@ted_dunning recently updated the t-Digest algorithm he created back in 2013. What is this “t-digest”? Fundamentally, it is a probabilistic data structure for estimating any percentile of distributed/streaming data. Ted explains it quite elegantly in this short video:
Said video has a full transcript as well.
T-digests have been baked into many “big data” analytics ecosystems for a while but I hadn’t seen any R packages for them (ref any in a comment if you do know of some) so I wrapped one of the low-level implementation libraries by ajwerner into a diminutive R package boringly, but appropriately named tdigest
:
There are wrappers for the low-level accumulators and quantile/value extractors along with vectorised functions for creating t-digest objects and retrieving quantiles from them (including a tdigest
S3 method for stats::quantile()
).
This:
install.packages("tdigest", repos="https://cinc.rud.is/")

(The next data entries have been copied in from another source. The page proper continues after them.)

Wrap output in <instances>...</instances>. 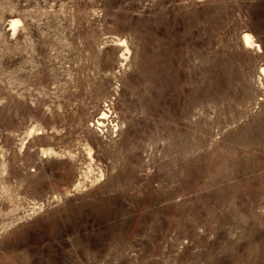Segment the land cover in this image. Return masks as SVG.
Returning <instances> with one entry per match:
<instances>
[{
    "label": "rangeland",
    "instance_id": "rangeland-1",
    "mask_svg": "<svg viewBox=\"0 0 264 264\" xmlns=\"http://www.w3.org/2000/svg\"><path fill=\"white\" fill-rule=\"evenodd\" d=\"M261 67L264 0H0V264H264Z\"/></svg>",
    "mask_w": 264,
    "mask_h": 264
},
{
    "label": "bare ground",
    "instance_id": "bare-ground-1",
    "mask_svg": "<svg viewBox=\"0 0 264 264\" xmlns=\"http://www.w3.org/2000/svg\"><path fill=\"white\" fill-rule=\"evenodd\" d=\"M18 22H19L18 19H12V21H11V25H12L13 27H15L16 24H17ZM250 38H251V36H250L248 33H247V34H244V39H245L244 42H249V41H251ZM261 72L264 74V67H261ZM101 113H102L101 116H104V115H105L104 112H101ZM104 117H105V116H104Z\"/></svg>",
    "mask_w": 264,
    "mask_h": 264
}]
</instances>
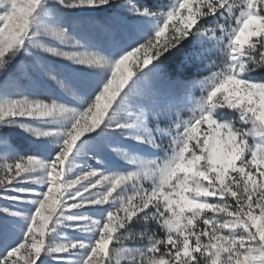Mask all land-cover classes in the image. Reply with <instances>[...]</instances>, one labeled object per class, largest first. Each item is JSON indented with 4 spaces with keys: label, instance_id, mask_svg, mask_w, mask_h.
<instances>
[{
    "label": "snow or ice",
    "instance_id": "snow-or-ice-1",
    "mask_svg": "<svg viewBox=\"0 0 264 264\" xmlns=\"http://www.w3.org/2000/svg\"><path fill=\"white\" fill-rule=\"evenodd\" d=\"M0 264H264V0H0Z\"/></svg>",
    "mask_w": 264,
    "mask_h": 264
}]
</instances>
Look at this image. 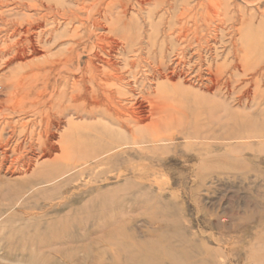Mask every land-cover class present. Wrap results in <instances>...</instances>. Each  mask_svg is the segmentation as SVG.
Returning a JSON list of instances; mask_svg holds the SVG:
<instances>
[{
    "label": "rangeland",
    "instance_id": "obj_1",
    "mask_svg": "<svg viewBox=\"0 0 264 264\" xmlns=\"http://www.w3.org/2000/svg\"><path fill=\"white\" fill-rule=\"evenodd\" d=\"M158 1L124 0L127 15L119 27L129 44L116 51L121 69L127 60L143 59L133 82L136 108L143 113L140 134L147 142L139 146L141 157L122 149L111 165L78 168L83 176L76 181L39 186L25 200L36 217L21 222L13 212L4 216L0 264H264V139H222L240 129L225 123L229 112L234 123L250 118L244 136L264 130V0H175L173 13L164 18ZM172 25L184 36L176 48L166 36ZM57 35L58 41L40 45L24 60L7 65L0 58V103L7 99L4 80L17 68L70 50V30L60 26ZM195 119L210 126L217 140L188 139ZM76 122L86 134L91 124L103 127L93 120ZM31 173L6 167L3 188ZM37 202L43 207H29ZM65 202L59 212L46 214ZM21 226H29L27 235L50 239L45 255L28 244L15 261V241L24 237L14 230Z\"/></svg>",
    "mask_w": 264,
    "mask_h": 264
},
{
    "label": "bare ground",
    "instance_id": "obj_2",
    "mask_svg": "<svg viewBox=\"0 0 264 264\" xmlns=\"http://www.w3.org/2000/svg\"><path fill=\"white\" fill-rule=\"evenodd\" d=\"M174 2L175 0L157 2L156 10L161 13L160 18L173 13L171 10ZM126 11L124 0H0L2 62L9 65L19 59L24 60L31 54L38 53L40 45L55 43L61 37L57 35L60 26L70 30L69 42L72 44L68 52L55 55L43 64L17 68L11 73L12 77L4 80L7 99L0 103V174L7 167L16 169L20 175H29L30 172L32 175L6 189L3 188L5 183L0 175V225L7 222L3 218L10 212L14 213V220L21 222L36 217L28 213V202L25 200L34 197L39 186L50 185L60 179H64L65 183L76 181L83 176L82 172L77 174L78 168L85 165H111L120 159L122 149H127L123 154L131 158L141 157L139 146L147 142L140 134V116L143 113L136 108L133 82L134 68L143 59L127 60L125 68L121 69V58L116 55L118 48H123L124 52V46L129 44L125 30L119 27L123 25ZM178 30L177 25H172L168 35L166 34L169 40L172 39L174 48L184 37L177 34ZM166 42L167 40L163 44ZM86 51L89 52L88 61H84L83 57ZM227 108L225 107V111H228ZM233 117V113L229 112L225 123L229 127L236 124L240 128L239 132L231 130L222 139H264V130L252 131L247 136L241 134L249 128L247 121L250 118L243 117L234 123ZM78 119L97 121L103 127L99 130L94 128L96 124H91L87 126L86 134L82 132L85 126L76 122ZM195 120L197 127L194 126L191 132L187 130L188 139L200 142L217 140L212 131L207 130L210 126L205 128L200 120ZM107 124L116 126L120 131H114ZM63 125H66L65 130L62 129ZM84 134L87 135L86 138L82 136ZM165 139L166 137L157 140ZM153 140L156 142L155 138ZM86 146L94 147L92 153L83 151ZM57 151H60V155H55ZM77 155L81 159H77ZM42 160L44 161L41 162ZM135 167L136 165L134 169ZM66 204H54L46 214L59 212ZM29 207L36 209L43 205L37 202ZM28 227L21 226L14 230L17 238L24 237L22 242L19 239L15 241L16 251H19L15 261L25 256L23 251L28 244L35 248L34 253L41 252L44 255L51 246L48 245L50 239L38 233L27 235ZM30 256L33 257V254Z\"/></svg>",
    "mask_w": 264,
    "mask_h": 264
}]
</instances>
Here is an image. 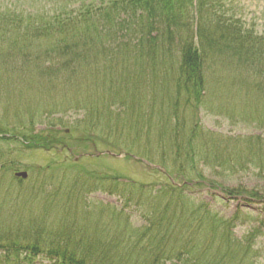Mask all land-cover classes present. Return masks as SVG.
I'll use <instances>...</instances> for the list:
<instances>
[{"label": "trees", "instance_id": "1", "mask_svg": "<svg viewBox=\"0 0 264 264\" xmlns=\"http://www.w3.org/2000/svg\"><path fill=\"white\" fill-rule=\"evenodd\" d=\"M51 4L45 3L39 12L0 9V75L11 76L20 83L28 72L34 74L33 70L42 75L46 85H73L75 98L78 89L99 86L109 98L130 92L131 102L139 103L143 98L134 92L138 87L131 86L143 80L144 84L164 81L168 73V80L176 87V101L183 96L190 104L193 99L199 103L203 95L209 57L232 53L238 60L244 58L239 49L247 40L238 29L239 22L227 19L216 0H72ZM90 58L96 62L92 68L88 65L84 69L97 75L96 80L80 73V64ZM73 78L78 79L76 83H72ZM26 81L28 89H36V93L45 86L33 85L36 82L30 77ZM84 82L89 84L81 86ZM255 88L264 95V81L257 80ZM103 98L98 95L94 105L103 102ZM64 99L68 105L70 98ZM120 100L125 102V98L113 99ZM138 109L131 108L132 118L142 114ZM84 110L90 120L104 116L96 109ZM158 116H151L145 127L139 128V138L143 132L149 140L157 134L161 139L162 134H167L169 117L164 113ZM153 128L156 133L150 134ZM14 133L0 130L1 143L14 140ZM177 133L174 130L168 140L176 148V155L183 146L182 155L192 159V139L181 142ZM20 135V144L32 151L66 148L77 153L86 148L82 139L68 142L69 137L58 135L51 127L36 132L29 125ZM219 145L218 142L204 147L205 155L215 154ZM6 158L7 152L0 148V264H31L39 257L51 264H244L251 250V236L238 241L232 235L237 217L227 227L219 221L218 228L217 215L207 205L201 202L186 209L182 197L181 203L171 198H179V194H173L179 188L169 184L160 187L159 194L164 195H160L163 200L157 205L144 203L143 192L120 190L125 211L133 202L138 207L145 205L144 225L132 229L122 208L101 206L96 211L98 218L91 241L84 247L80 245L79 253L74 247L62 245L70 238V232L55 225L57 220L52 219L51 213L59 210L62 217L58 221H72L70 218L80 215L77 209L84 204V198L75 194V187L80 185L83 190L86 184L93 189L92 183L87 184L89 181L80 171L66 189H61L62 183L50 186L33 176L27 181L15 179L7 173L17 171L18 164L9 163ZM60 169L64 179L69 168L58 165L56 171ZM88 175L95 180L93 173ZM61 193L65 195L58 199ZM226 196L242 197L233 190ZM82 216L85 217L84 213ZM43 224L46 225L41 227ZM82 229L80 233L85 235L86 229ZM96 232L106 233L111 243H95Z\"/></svg>", "mask_w": 264, "mask_h": 264}, {"label": "rangeland", "instance_id": "2", "mask_svg": "<svg viewBox=\"0 0 264 264\" xmlns=\"http://www.w3.org/2000/svg\"><path fill=\"white\" fill-rule=\"evenodd\" d=\"M60 1L72 2L0 0V9L4 10L6 7L11 10L39 12L45 3L52 6L51 2ZM216 1L227 19L239 22L238 29L241 28L247 43L239 49V54L244 55L243 60L236 59L232 53L215 54L212 59L208 58L204 73L205 87L199 103L193 99L187 104L183 96L176 101V87L168 80V73L164 81L144 84L143 80V83L131 86L138 87L134 92L143 98L139 103L131 102L130 92L109 98L99 86L78 89L75 98L73 85L59 88L53 87L51 82L48 87L42 80V75L33 70L34 74L28 72L20 83L11 79V76L8 78L0 75V130L14 131L16 136L8 143L0 141V148L8 154L5 160L15 162L21 169L19 171L27 172V180L33 176L50 186L54 182L62 183L61 189L70 186V180L78 174L77 171L89 181L87 184L92 183L93 189H89L86 184L83 190L80 185L75 187V194L84 198V204L76 212L81 214L70 218L72 221H58L62 217L59 210L51 213L52 219L57 220L55 225H62L70 232V238L62 245L74 247L80 253V245L84 247L91 241L94 221L98 218L97 208L123 207L124 202L119 197L120 190L127 188L143 192L144 203L157 205L163 200L160 195H164L159 194L160 187L173 181V185L179 188H175L177 191L173 194H179V198L175 195L171 198L176 201L178 199L181 203L182 197L186 209L203 202L217 215L218 228L219 221L225 222L227 227L233 217H237L231 228L233 237L238 241H244L249 236L253 238L244 264H264V115H259L260 108H264V95L255 88L257 80L264 81V0ZM193 29L195 32L196 21ZM99 58L101 61L100 56ZM243 61L245 64H242ZM93 62L96 60L90 58L87 63H81L80 73H87L89 78L96 80L97 75L84 69L88 65L92 68ZM28 77L36 82L33 85L45 84L42 92L36 93V89H28ZM74 78L72 83L78 80L75 81ZM167 81L170 83L166 84ZM88 84L84 82L80 85ZM163 92L170 94L163 95ZM64 95L70 98L68 105ZM98 95L104 96L103 102L100 100L94 105V99ZM116 98H125V102L113 101ZM132 107L139 108L138 111L142 114L132 118ZM84 109H96L100 114L104 113V116L90 120ZM163 113L169 117L166 122L169 129L165 128L167 134H162V139L157 134L149 140L143 132L139 138V128H144L151 116L155 119ZM29 125H33L36 132L51 127L54 132L58 131V135L69 137L68 142L70 139H82V146H86L82 152L90 155L75 162L74 158L69 157L67 150L58 153L28 150L20 144L19 138L20 133ZM176 129L177 138L181 142L186 143L192 139V159L182 155L183 146L180 154L176 155V148L168 141ZM149 133H156L155 128ZM218 142V151L206 156L205 148ZM107 151L116 157L96 156L97 153ZM58 165L69 168L66 169L68 173L64 179L63 169L56 171ZM153 165H163V172L153 168ZM26 167L32 169L26 170ZM92 173L97 181L88 175ZM183 183L186 184L180 187ZM230 190L242 197L229 198L226 194ZM251 194L254 196H250ZM134 203L128 211L122 208L128 218L127 224L132 229L144 225L146 211L145 205L138 207ZM47 227L50 228L51 224L47 223ZM82 228L86 229L85 235L80 233ZM120 239L118 244L122 243ZM94 242L102 245L111 243V239L106 233L96 232ZM33 261L35 264H49L48 260L41 257Z\"/></svg>", "mask_w": 264, "mask_h": 264}, {"label": "water", "instance_id": "3", "mask_svg": "<svg viewBox=\"0 0 264 264\" xmlns=\"http://www.w3.org/2000/svg\"><path fill=\"white\" fill-rule=\"evenodd\" d=\"M17 177L26 178V174L25 173H20V174H17Z\"/></svg>", "mask_w": 264, "mask_h": 264}]
</instances>
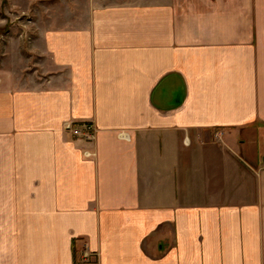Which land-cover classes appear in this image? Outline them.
<instances>
[{"label":"crops","instance_id":"obj_1","mask_svg":"<svg viewBox=\"0 0 264 264\" xmlns=\"http://www.w3.org/2000/svg\"><path fill=\"white\" fill-rule=\"evenodd\" d=\"M49 10L43 81L0 67V264H264V0Z\"/></svg>","mask_w":264,"mask_h":264},{"label":"rangeland","instance_id":"obj_2","mask_svg":"<svg viewBox=\"0 0 264 264\" xmlns=\"http://www.w3.org/2000/svg\"><path fill=\"white\" fill-rule=\"evenodd\" d=\"M56 1L7 0L5 3L3 16L6 20L0 24V67L10 62L15 73L25 78L31 86L46 77V74H42L46 70L40 69V62H44V59L33 51L38 20L48 18L49 9ZM26 4L29 8H25Z\"/></svg>","mask_w":264,"mask_h":264},{"label":"built area","instance_id":"obj_3","mask_svg":"<svg viewBox=\"0 0 264 264\" xmlns=\"http://www.w3.org/2000/svg\"><path fill=\"white\" fill-rule=\"evenodd\" d=\"M76 125H77V129L80 128V130H82L85 133V136H87L88 139L93 140L94 135H95V131H96V129H95L93 124H90V123H77ZM90 156H94V154L90 155ZM88 256L89 255L86 254L85 257H88Z\"/></svg>","mask_w":264,"mask_h":264}]
</instances>
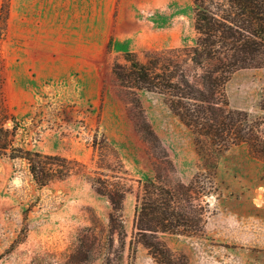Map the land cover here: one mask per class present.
Returning <instances> with one entry per match:
<instances>
[{
    "label": "rangeland",
    "instance_id": "rangeland-1",
    "mask_svg": "<svg viewBox=\"0 0 264 264\" xmlns=\"http://www.w3.org/2000/svg\"><path fill=\"white\" fill-rule=\"evenodd\" d=\"M195 36L192 0H0V115L15 132V152L0 154V264H156L134 229L147 180L199 220L193 235H159L173 255L264 264V162L244 145L219 155L200 148L163 97L122 88L112 74L126 53L144 62ZM185 51L178 60L197 77ZM263 93L264 66L224 85L228 107L253 117ZM20 151L75 160L79 172L39 186L27 161L11 157ZM88 178L126 191L124 238Z\"/></svg>",
    "mask_w": 264,
    "mask_h": 264
},
{
    "label": "trees",
    "instance_id": "trees-1",
    "mask_svg": "<svg viewBox=\"0 0 264 264\" xmlns=\"http://www.w3.org/2000/svg\"><path fill=\"white\" fill-rule=\"evenodd\" d=\"M192 4L196 35L192 46L147 53L144 62L134 53H126L123 64L114 63L112 74L122 88L163 97L170 112L191 130L200 148L208 146L219 155L244 145L264 162V93L259 103L261 117L230 109L224 97V85L234 72L264 66V0H192ZM5 20L1 10L3 26ZM181 51L186 52L192 68L201 71L197 77H190L183 69L177 55ZM2 118L0 115V154L15 152L14 128H5L6 119ZM139 130L150 142L153 133L149 127L143 125ZM19 154L11 157L27 161L30 175L39 186L79 172L80 165L75 160L31 151ZM88 180L110 203V230H117L118 236L124 238L121 212L126 191L107 179ZM142 192L134 219L138 242L156 264H186L185 257L173 255L159 235H193L198 231L199 220L188 216L170 190L151 180L142 185ZM190 209L203 211L200 205H191Z\"/></svg>",
    "mask_w": 264,
    "mask_h": 264
}]
</instances>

will install from source or binaries onto your system(s).
Basic Ops
The low-level interface is more useful in “streaming” operations (i.e. accumulating input over time):
set.seed(2019-04-03)
td <- td_create()
for (i in 1:100000) {
td_add(td, sample(100, 1), 1)
}
quantile(td)
## [1] 1.00000 25.62222 53.09883 74.75522 100.00000
More R-like Ops
Vectorisation is the name of the game in R and we can use tdigest()
to work in a vectorised manner:
set.seed(2019-04-03)
x <- sample(100, 1000000, replace=TRUE)
td <- tdigest(x)
quantile(td)
## [1] 1.00000 25.91914 50.79468 74.76439 100.00000
Need for Speed
The t-digest algorithm was designed for both streaming operations and speed. It’s pretty, darned fast:
microbenchmark::microbenchmark(
tdigest = tquantile(td, c(0, 0.01, 0.1, 0.2, 0.3, 0.4, 0.5, 0.6, 0.7, 0.8, 0.9, 0.99, 1)),
r_quantile = quantile(x, c(0, 0.01, 0.1, 0.2, 0.3, 0.4, 0.5, 0.6, 0.7, 0.8, 0.9, 0.99, 1))
)
## Unit: microseconds
## expr min lq mean median uq max neval
## tdigest 22.81 26.6525 48.70123 53.355 63.31 151.29 100
## r_quantile 57675.34 59118.4070 62992.56817 60488.932 64731.23 160130.50 100
Note that “accurate” is not the same thing as “precise”, so regular quantile ops in R will be close to what t-digest computes, but not always exactly the same.
FIN
This was a quick (but, complete) wrapper and could use some tyre kicking. I’ve a mind to add serialization to the C implementation so I can then enable [de]serialization on the R-side since that would (IMO) make t-digest ops more useful in an R-context, especially since you can merge two different t-digests.
As always, code/PR where you want to and file issues with any desired functionality/enhancements.
Also, whomever started the braces notation for package names (e.g. {ggplot2}): brilliant!
Latest comments (1)
Hey, author of tdigestc here. Super happy to see you found it useful. Let me know if you have any questions or comments about the library. Also curious to hear if you had any trouble wrapping it for use in R.
The data structure in the library is based on the newer update to @ted_dunning's great work but the scale function is still using the older version. If you're finding traction, I'd be happy to extend it. In the meantime I had shifted my focus to a more featureful go implementation github.com/ajwerner/tdigest.